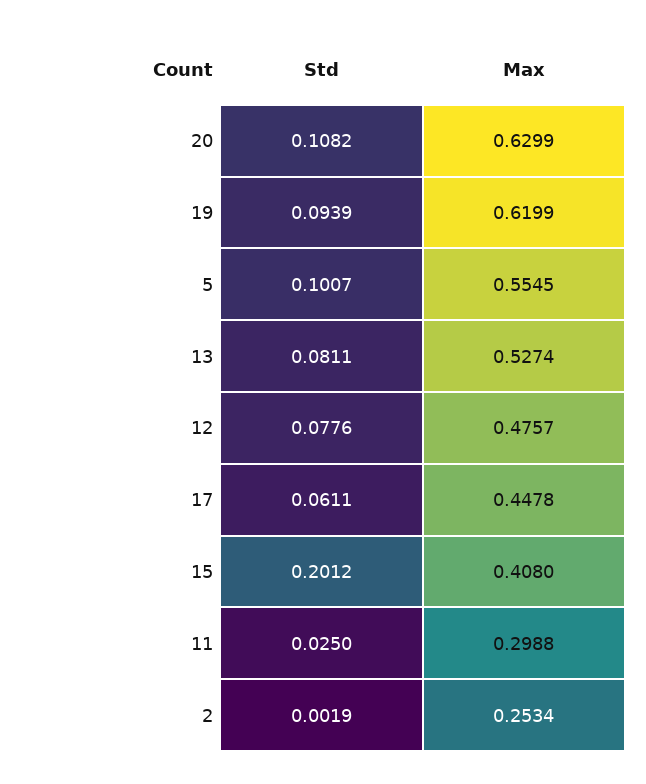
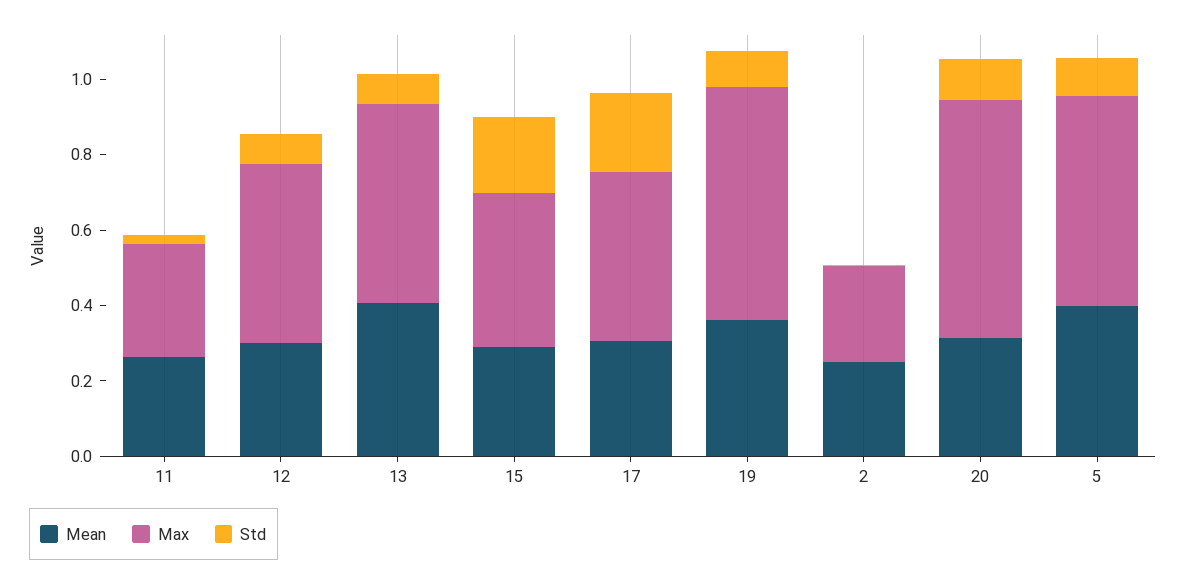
Std, 17: 0.0611 -> 0.2
Mean, 11: none -> 0.25
Mean, 12: none -> 0.3
Mean, 13: none -> 0.4
Mean, 15: none -> 0.3
Mean, 17: none -> 0.3
Mean, 19: none -> 0.35
Mean, 2: none -> 0.25
Mean, 20: none -> 0.3
Mean, 5: none -> 0.4

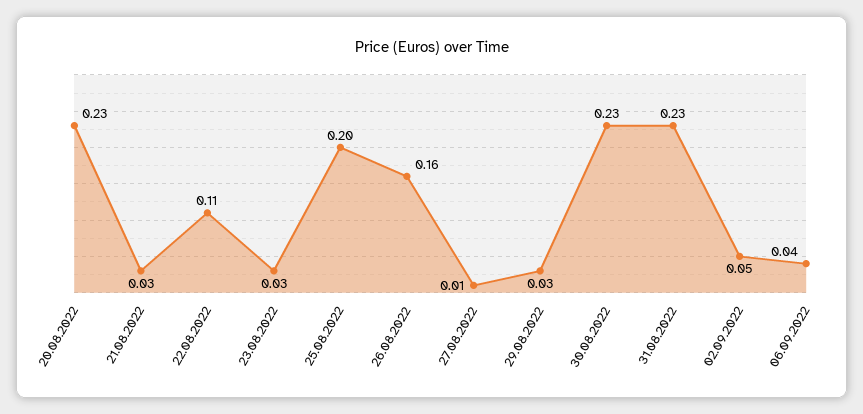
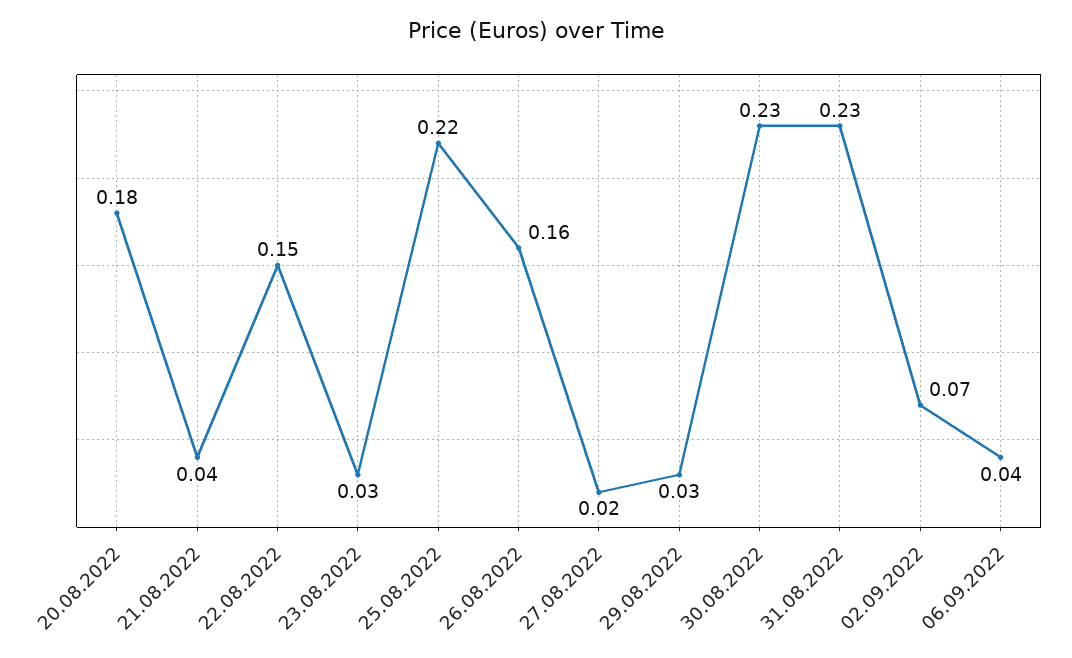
20.08.2022: 0.23 -> 0.18
21.08.2022: 0.03 -> 0.04
22.08.2022: 0.11 -> 0.15
25.08.2022: 0.2 -> 0.22
27.08.2022: 0.01 -> 0.02
02.09.2022: 0.05 -> 0.07

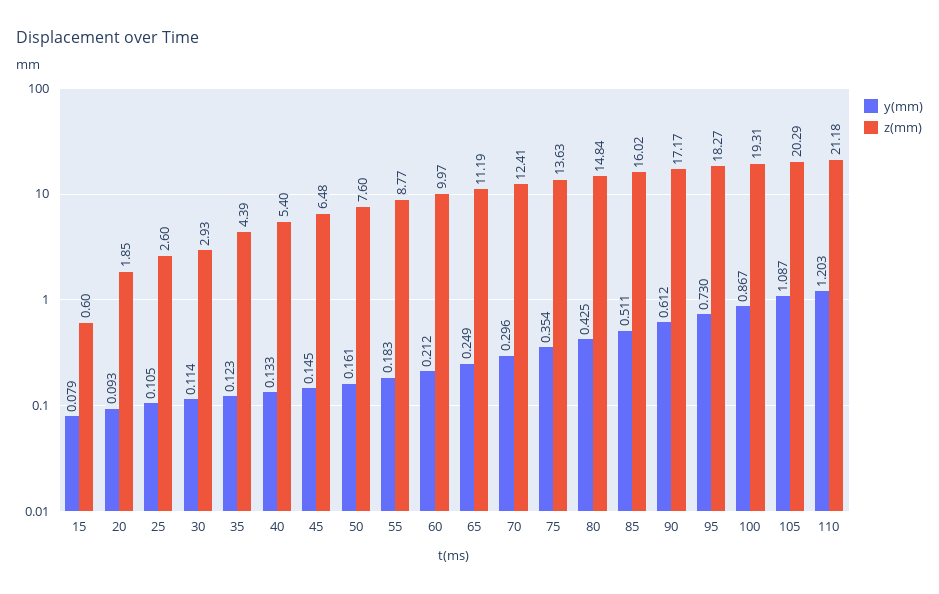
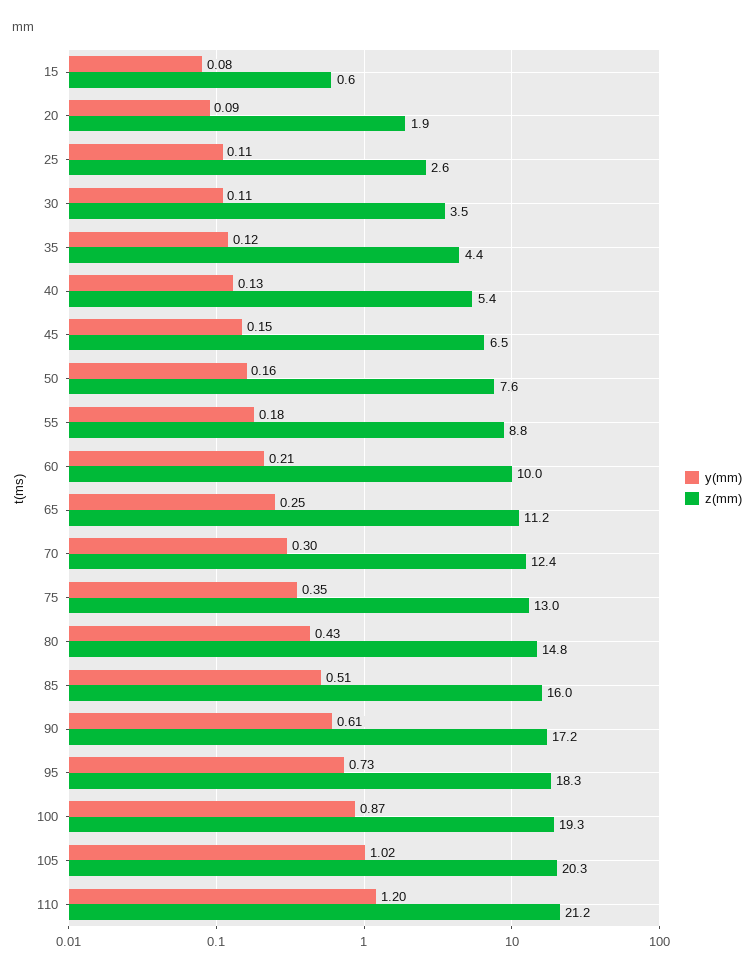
z(mm), 30: 2.93 -> 3.5
z(mm), 75: 13.63 -> 13
y(mm), 105: 1.087 -> 1.02

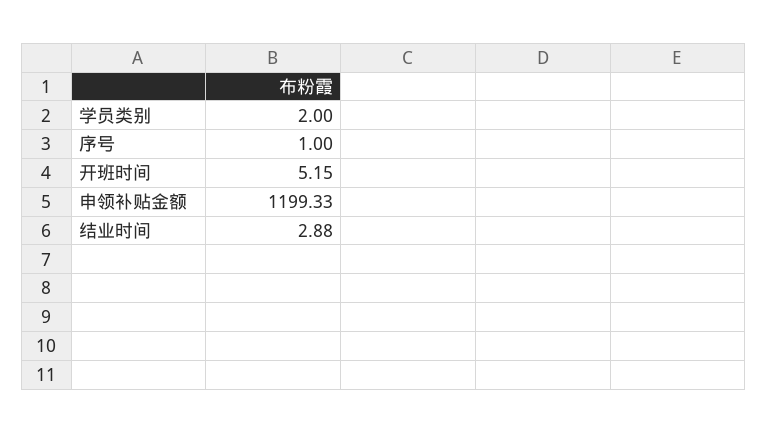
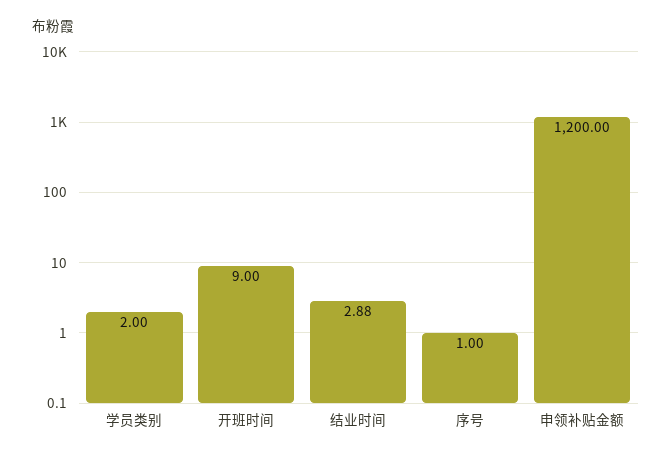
开班时间: 5.15 -> 9
申领补贴金额: 1199.33 -> 1200

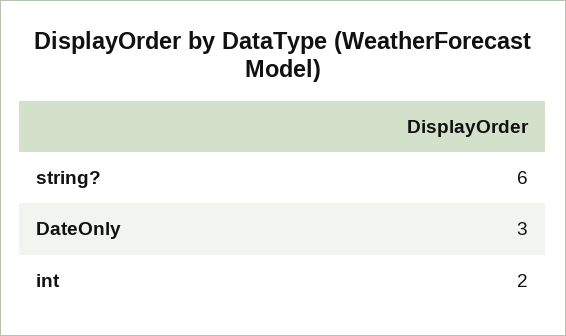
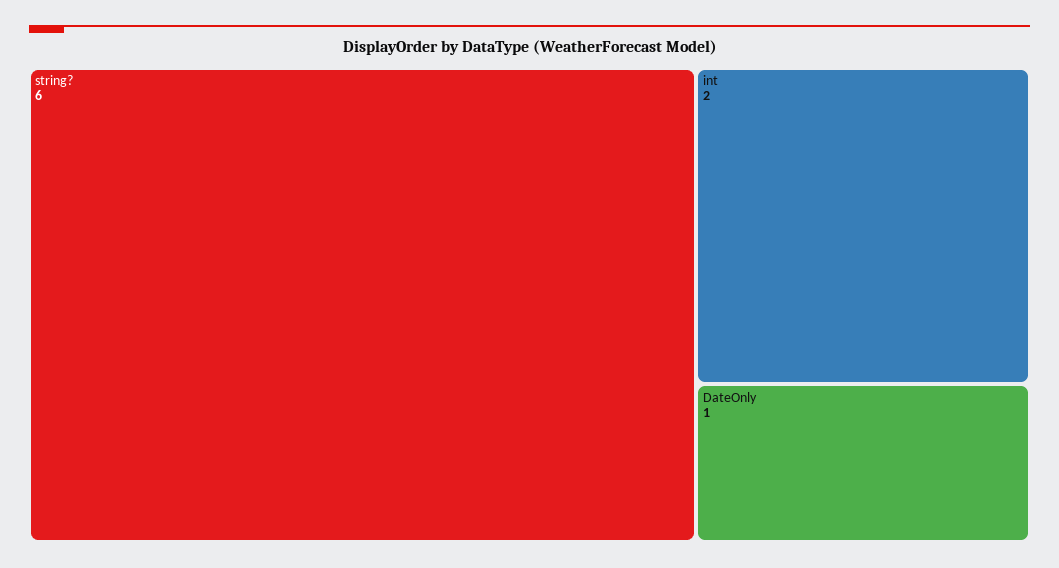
DateOnly: 3 -> 1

**What needs to be done:**
The records above should be repeated exactly, with every picture omitted.

**Answer space:**
Std, 17: 0.0611 -> 0.2
Mean, 11: none -> 0.25
Mean, 12: none -> 0.3
Mean, 13: none -> 0.4
Mean, 15: none -> 0.3
Mean, 17: none -> 0.3
Mean, 19: none -> 0.35
Mean, 2: none -> 0.25
Mean, 20: none -> 0.3
Mean, 5: none -> 0.4

20.08.2022: 0.23 -> 0.18
21.08.2022: 0.03 -> 0.04
22.08.2022: 0.11 -> 0.15
25.08.2022: 0.2 -> 0.22
27.08.2022: 0.01 -> 0.02
02.09.2022: 0.05 -> 0.07

z(mm), 30: 2.93 -> 3.5
z(mm), 75: 13.63 -> 13
y(mm), 105: 1.087 -> 1.02

开班时间: 5.15 -> 9
申领补贴金额: 1199.33 -> 1200

DateOnly: 3 -> 1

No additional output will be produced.